A luz âmbar dos painéis da BMW dos anos 80 e 90 é um ícone de design, uma assinatura que evoca uma era de engenharia focada no motorista. Mas, na era dos dados e da conectividade, essa estética analógica pode parecer mais um limite do que um charme. É nesse espaço entre a nostalgia e a necessidade que um mecânico da Flórida encontrou seu chamado, não para substituir o clássico, mas para reinventá-lo.

Jean, proprietário da oficina Usual Suspects, especializada em BMWs e Porsches, está desenvolvendo um painel de instrumentos totalmente digital e plug-and-play para os icônicos modelos E28 (Série 5) e E30 (Série 3). Segundo reportagem do site The Drive, o que começou como um projeto pessoal para satisfazer um desejo próprio — ter um painel moderno com a alma do antigo — rapidamente se revelou uma demanda latente de um nicho apaixonado. A iniciativa de Jean não é sobre instalar um tablet genérico, mas sobre uma curadoria de design que respeita o original enquanto expande suas funções.

O artesão digital

O caminho para criar o que ele chama de “o cluster que as pessoas vão comprar pelo cluster” foi artesanal. Jean, que não sabia programar, mergulhou no desenvolvimento de software e hardware, financiando o projeto do próprio bolso com a ajuda de um primo. A jornada, que começou há cerca de três anos, foi marcada por obstáculos técnicos, principalmente a dificuldade em encontrar telas circulares do tamanho exato que coubessem no compartimento original do painel sem adaptações grosseiras.

A solução encontrada por ele é um testemunho de sua visão: criar um produto que não apenas pareça original, mas que seja de fácil instalação e remoção.

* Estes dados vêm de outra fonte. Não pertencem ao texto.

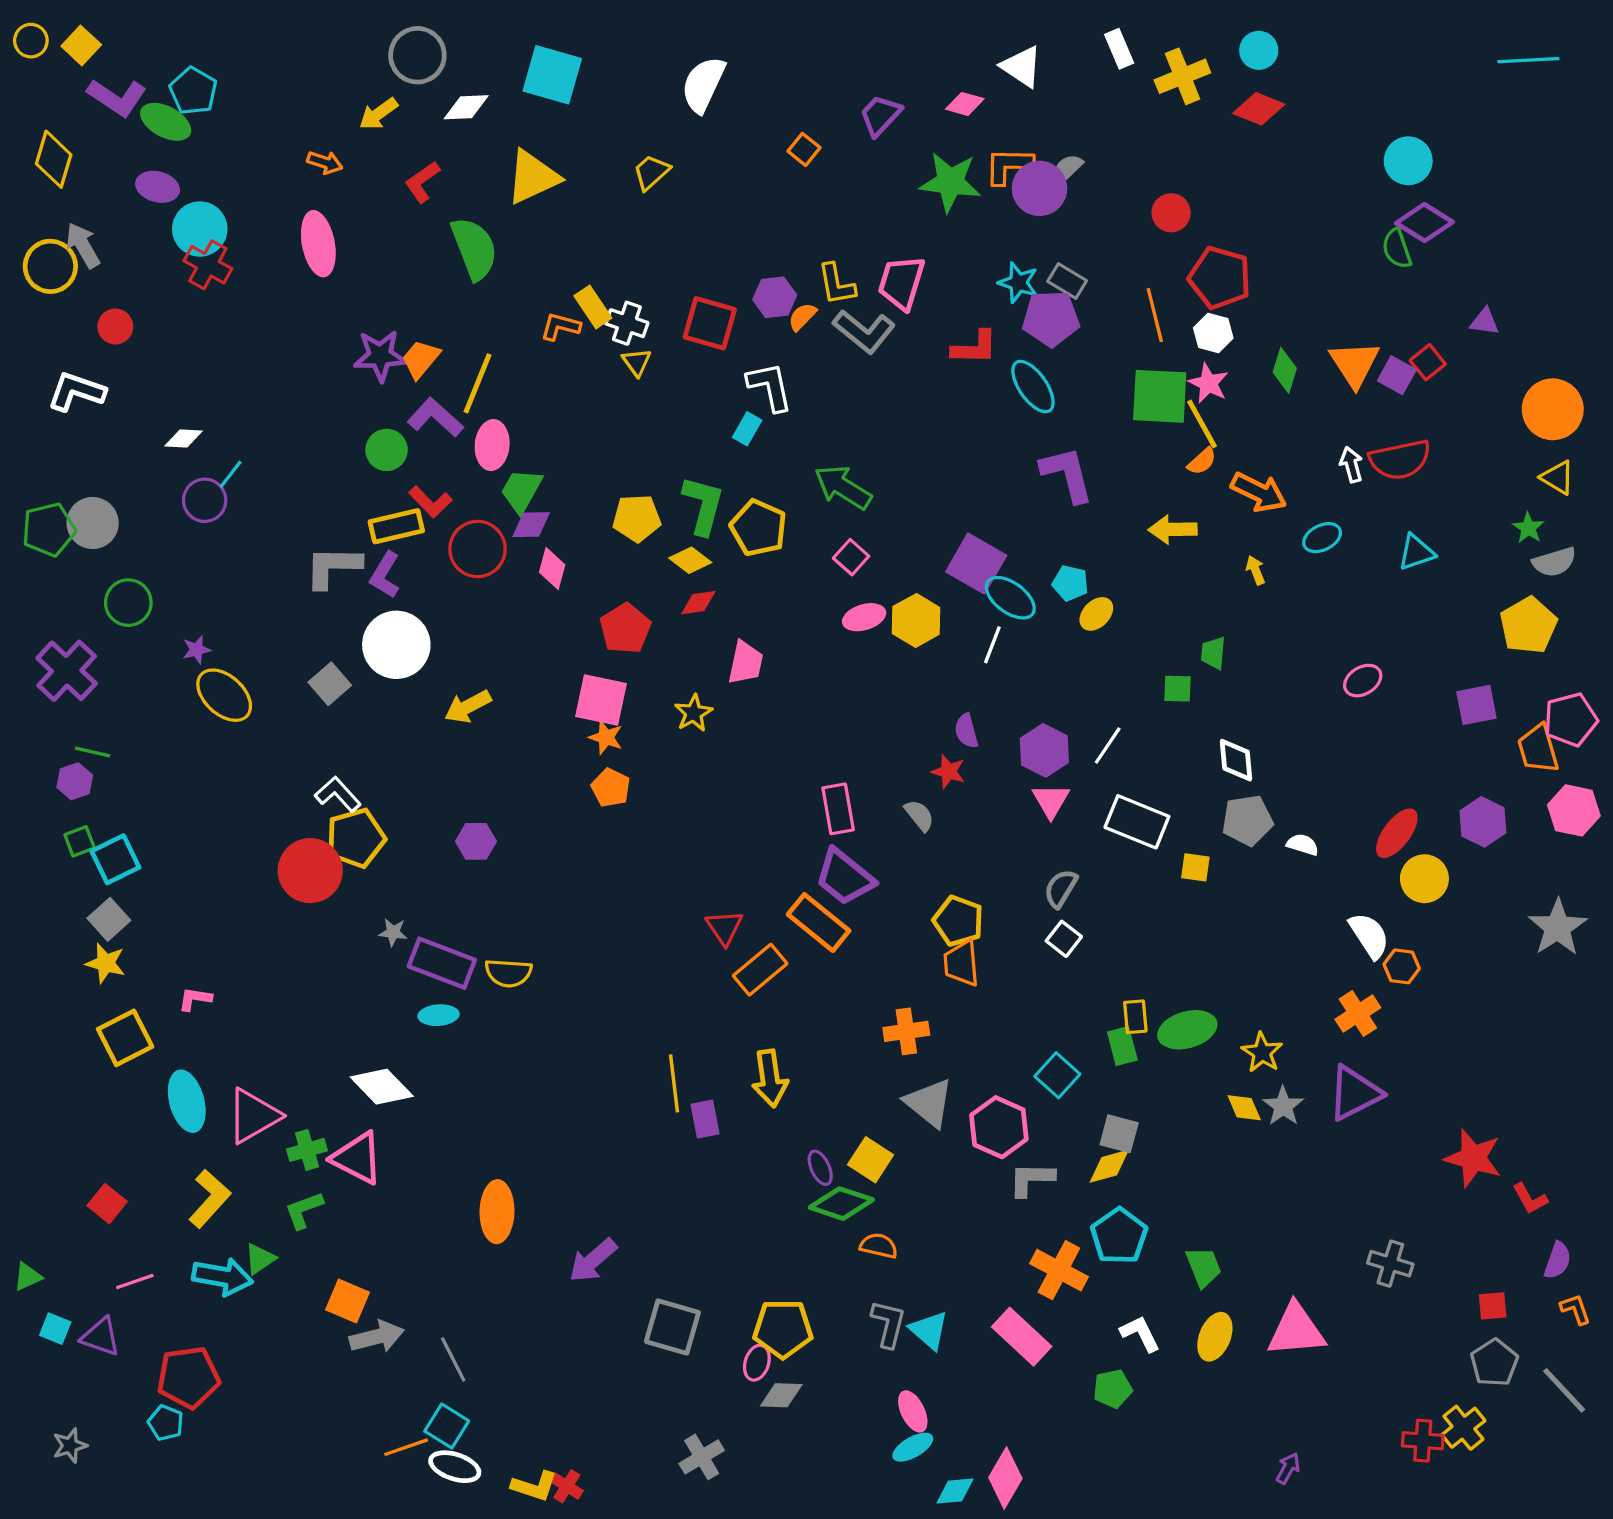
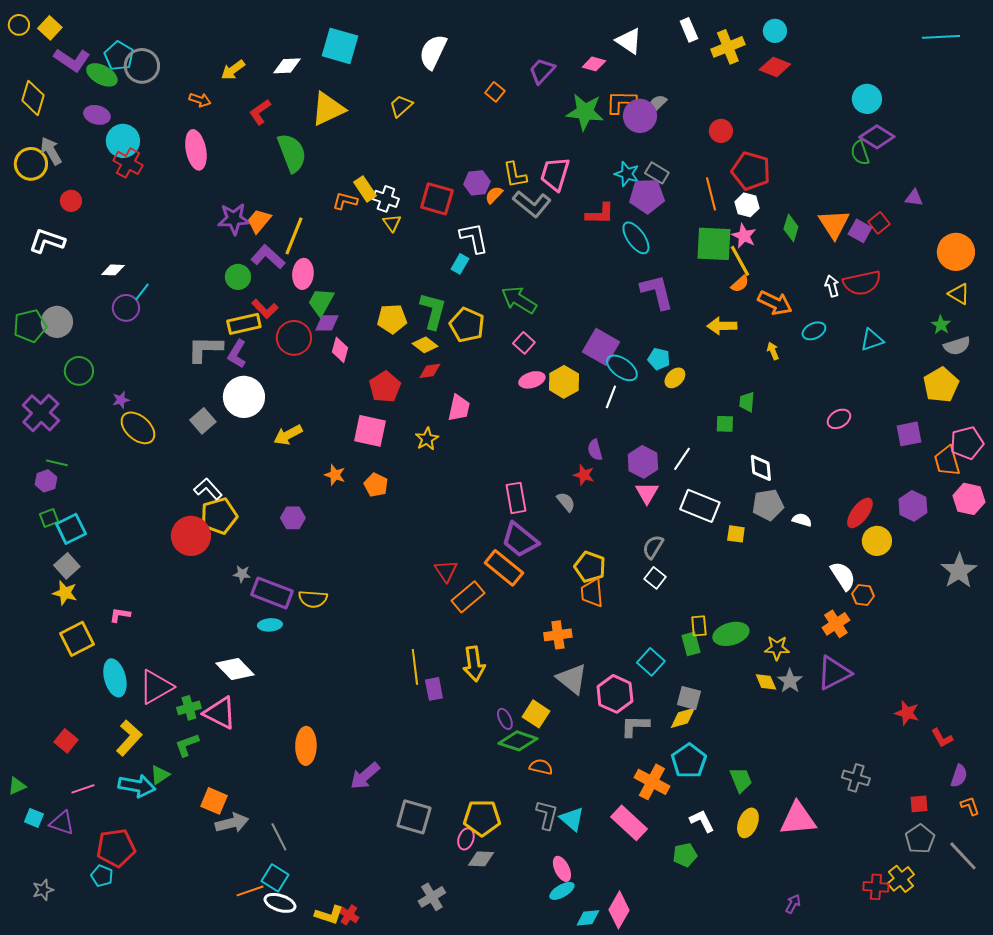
gray circle: (417, 55) -> (142, 66), moved
orange star: (606, 737) -> (335, 475), moved
yellow star: (1262, 1052) -> (777, 648), turned -30
red star: (1473, 1158) -> (907, 713), size x0.7

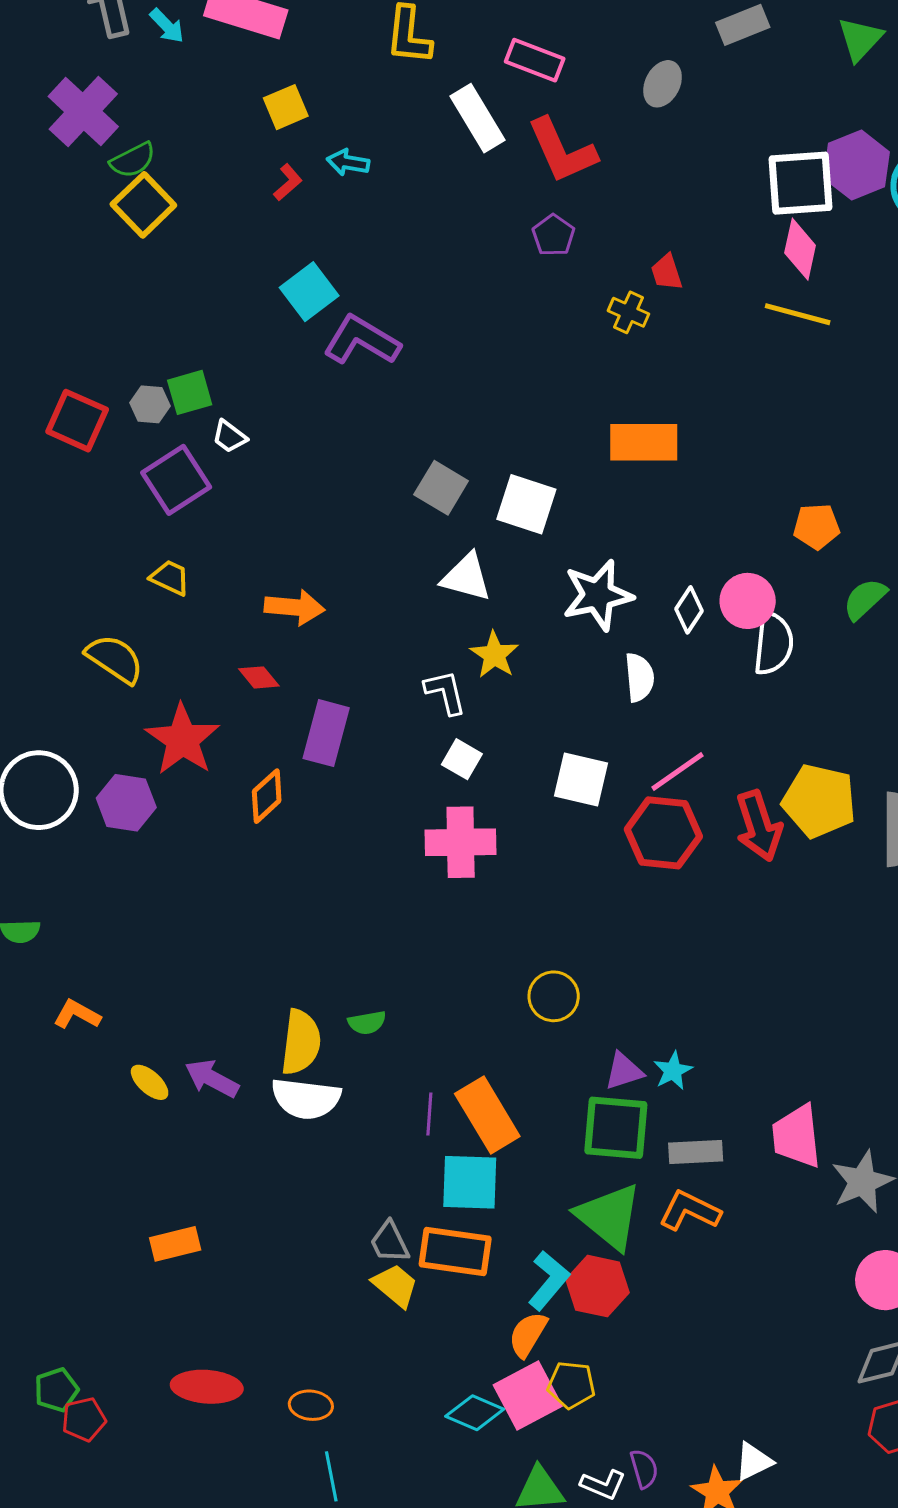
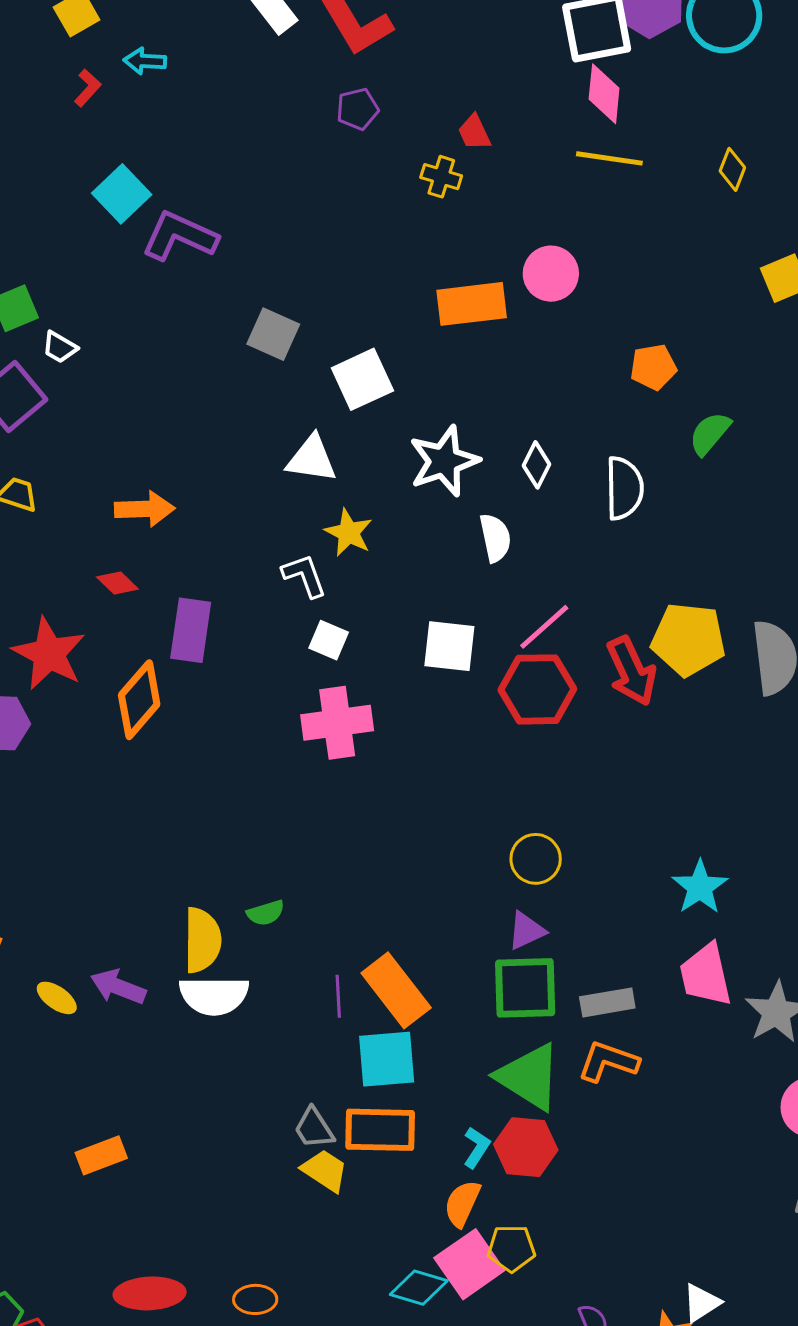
purple pentagon: (553, 235) -> (358, 109), turned 30
gray square: (441, 488) -> (273, 334), moved
white square: (526, 504) -> (362, 379), turned -36
pink circle: (748, 601) -> (551, 274), moved
orange diamond: (267, 796) -> (139, 700), size x1.4
yellow circle: (554, 996) -> (536, 859), moved
cyan star: (673, 1071) -> (700, 887), moved, size x1.4
cyan L-shape: (549, 1280) -> (477, 1147), size x0.7

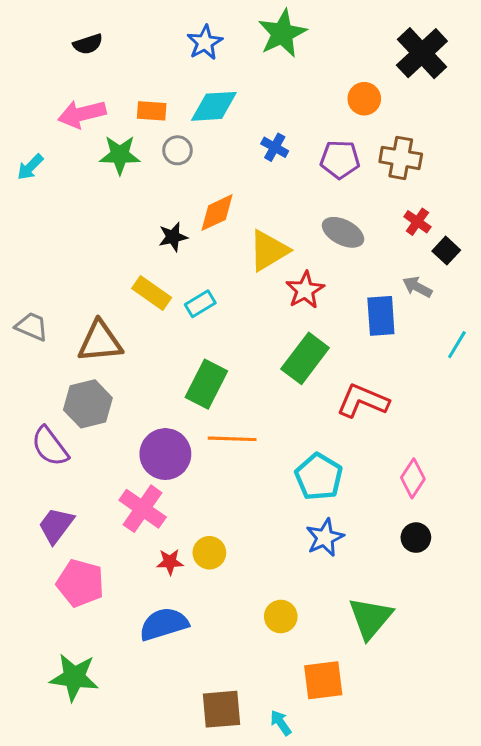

Essa filosofia o diferencia de soluções de mercado que exigem modificações permanentes no veículo. A obsessão de Jean pela fluidez da interface é outro pilar. Ele critica a latência de sistemas em carros de altíssimo valor, como os da Gunther Werks, e afirma que seu produto não pode ter esse tipo de falha, pois o painel é, em si, o produto final, não um acessório.

Entre o pixel e o pistão

O resultado é um sistema com preço-alvo de US$ 1.300, que inclui um botão de controle físico — pois, como ele nota, “ninguém quer alcançar atrás do volante para mexer numa tela sensível ao toque” — e conectividade sem fio para atualizações via aplicativo de celular. A resposta da comunidade foi imediata: sua página no Facebook saltou de mil para 40 mil seguidores em duas semanas, e mais de mil pessoas já se registraram para comprar a unidade assim que estiver disponível, prevista para o próximo ano.

O projeto de Jean representa uma microtendência poderosa no mundo automotivo: a inovação que nasce da garagem, não da sala de reuniões corporativa. Enquanto as grandes montadoras se concentram em telas cada vez maiores para seus novos modelos, entusiastas como ele focam em refinar a experiência de clássicos, provando que a modernidade não precisa apagar a história. Seus planos futuros incluem versões para Porsche e Mercedes, além de uma possível edição “Pro” com navegação integrada.

O trabalho de Jean não é apenas sobre hardware; é sobre mediação cultural. Ele está traduzindo a linguagem do design automotivo clássico para o vocabulário digital, sem perder a sintaxe original. Resta saber se essa abordagem artesanal pode escalar, mas, por enquanto, ela oferece uma resposta elegante a uma pergunta que as grandes marcas parecem ter esquecido: como inovar sem perder a identidade?